La pratica regolare (bastano 10 minuti al giorno) dello stretching porta a vari benefici:
 riduzione delle rigidità muscolari che determina una piacevole sensazione di
rilassamento fisico e mentale;
 maggiori libertà di movimento che facilità l’esecuzione dei gesti (anche
sportivi) incrementando la coordinazione generale;
 riduzione delle probabilità di incorrere in infortuni muscolari, dato che
quanto più un muscolo è elastico tanto meno è lesionabile;
 aumento della consapevolezza del proprio corpo che semplifica la pratica di
qualunque attività fisica impegnativa;
 miglioramento della circolazione sanguigna: infatti, una fibra muscolare
allungata viene irrorata meglio dal sangue che può quindi allontanare più
facilmente le scorie prodotte dal lavoro muscolare per far giungere le sostanze
riparatrici rigeneratrici e nutritive.
Solitamente, i muscoli che maggiormente richiedono una regolare ginnastica di
allungamento sono:
 i flessori della mano;
 i muscoli della parte anteriore del cingolo scapolo omerale ( gran pettorale,
fasci anteriori del deltoide);
 i muscoli del tratto lombare della colonna vertebrale;
 I muscoli adduttori dell’anca;
 I muscoli flessori del ginocchio (ischio-tibiali, gastrocnemio);
 I muscoli della caviglia (soleo, tibiale anteriore).
Jogging
Il jogging è una metodica per lo sviluppo e il mantenimento dell’efficienza
cardiovascolare che è nato negli USA all’inizio degli anni ’70 e si è diffuso
successivamente nell’Europa Occidentale, Brasile e Giappone.

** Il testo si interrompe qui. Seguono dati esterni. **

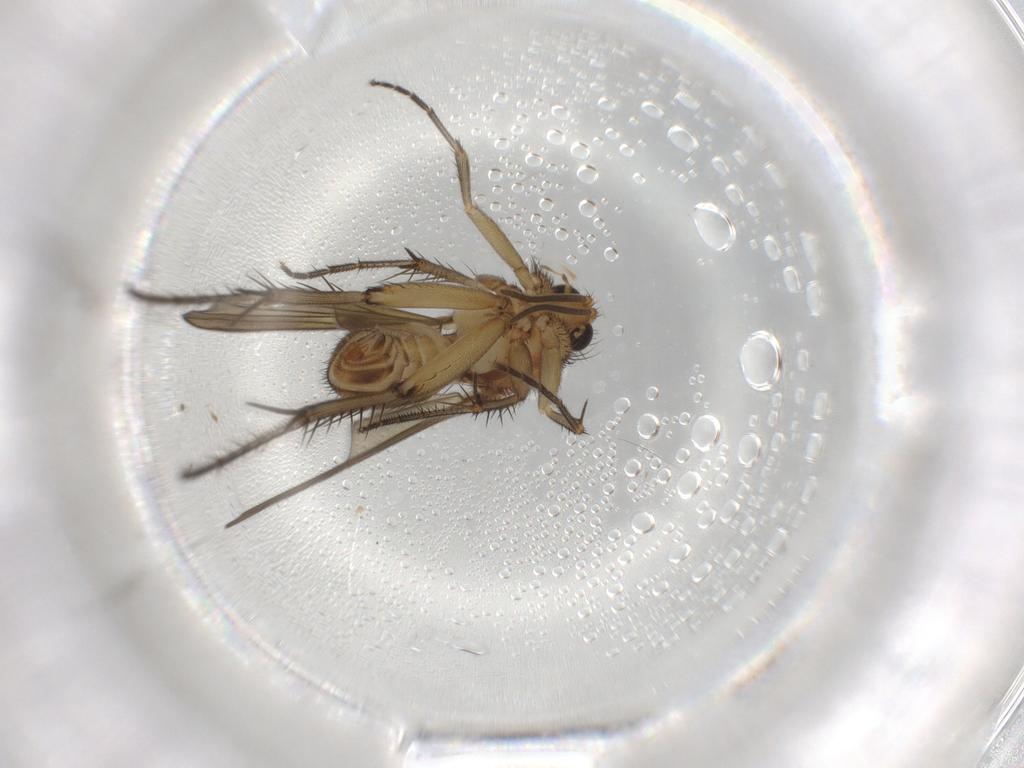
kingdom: Animalia
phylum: Arthropoda
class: Insecta
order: Diptera
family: Mycetophilidae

Il jogging si differenzia dalla corsa unicamente per la velocità inferiore (sotto i 12
km/h) e deve la sua ampia diffusione principalmente a tre fattori → comodità →
semplicità e → gratificazione:
 Comodità: richiede la modesta attrezzatura e percorsi piacevoli e di facile
reperibilità (parco, sentiero, spiaggia, strada non trafficata);
 Semplicità: necessità di competenze tecniche nettamente inferiori rispetto ad
altre attività aerobiche come il nuoto o lo sci nordico;
 Gratificazione: si ottengono miglioramenti e benefici nell’organismo in tempi
brevi, riuscendo facilmente a prolungare prima l’autonomia (fino a varie decine
di minuti) e poi ad incrementare la velocità.

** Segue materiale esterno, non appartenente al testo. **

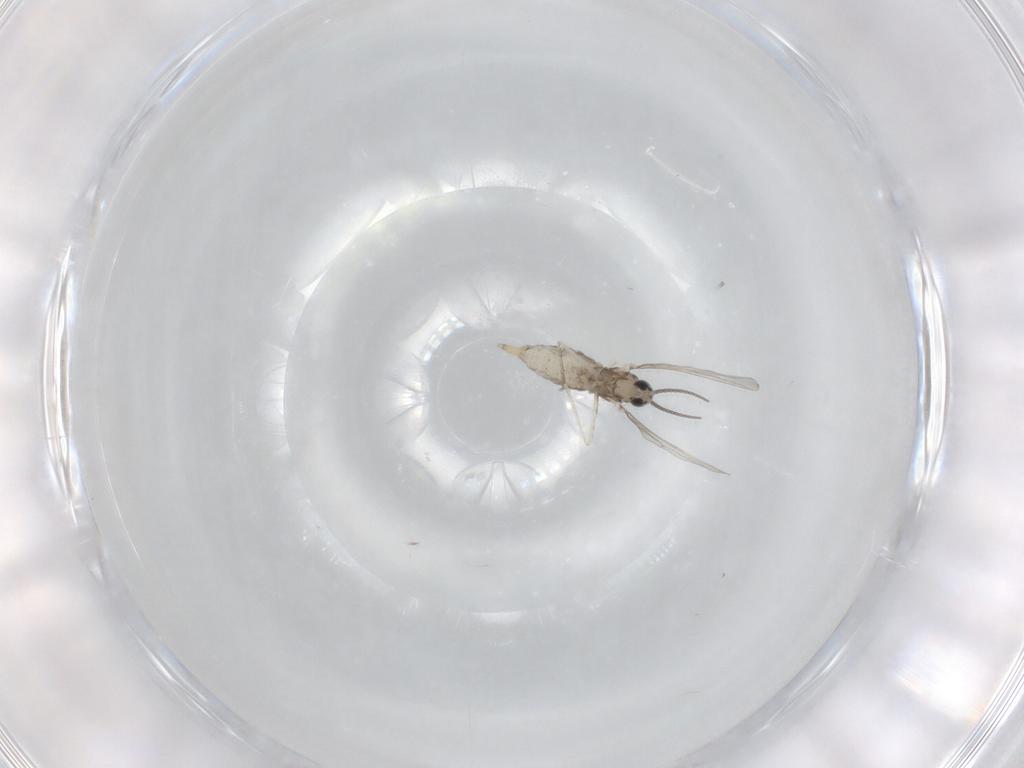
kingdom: Animalia
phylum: Arthropoda
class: Insecta
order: Diptera
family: Cecidomyiidae
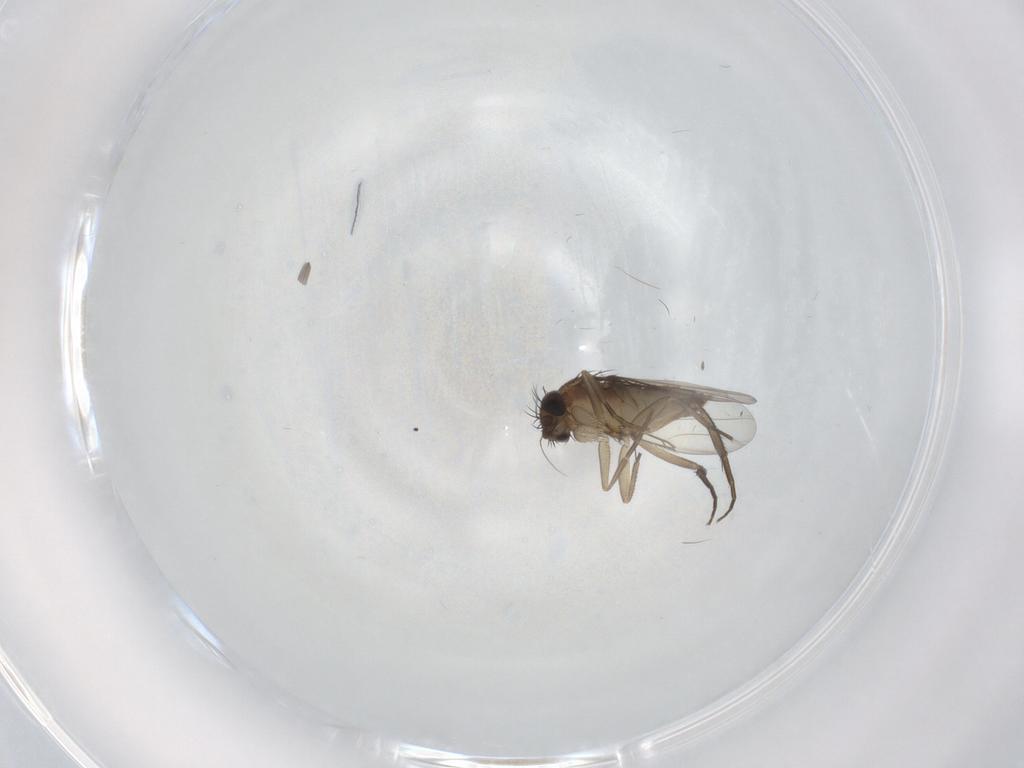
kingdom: Animalia
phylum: Arthropoda
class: Insecta
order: Diptera
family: Phoridae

Occorre comunque ricordare che il jogging sottopone gli arti inferiori al rischio
potenziale di infortuni, a causa dell’urto ripetuto dell’estremità sul terreno; questo
rischio aumenta in presenza dei seguenti fattori:
 riscaldamento inadeguato;
 chilometraggio eccessivo;
 soprappeso corporeo e
 calzature inadeguate usate su superfici dure.
Occorre, pertanto, effettuare un’adeguata preparazione come indicato nella fase 1.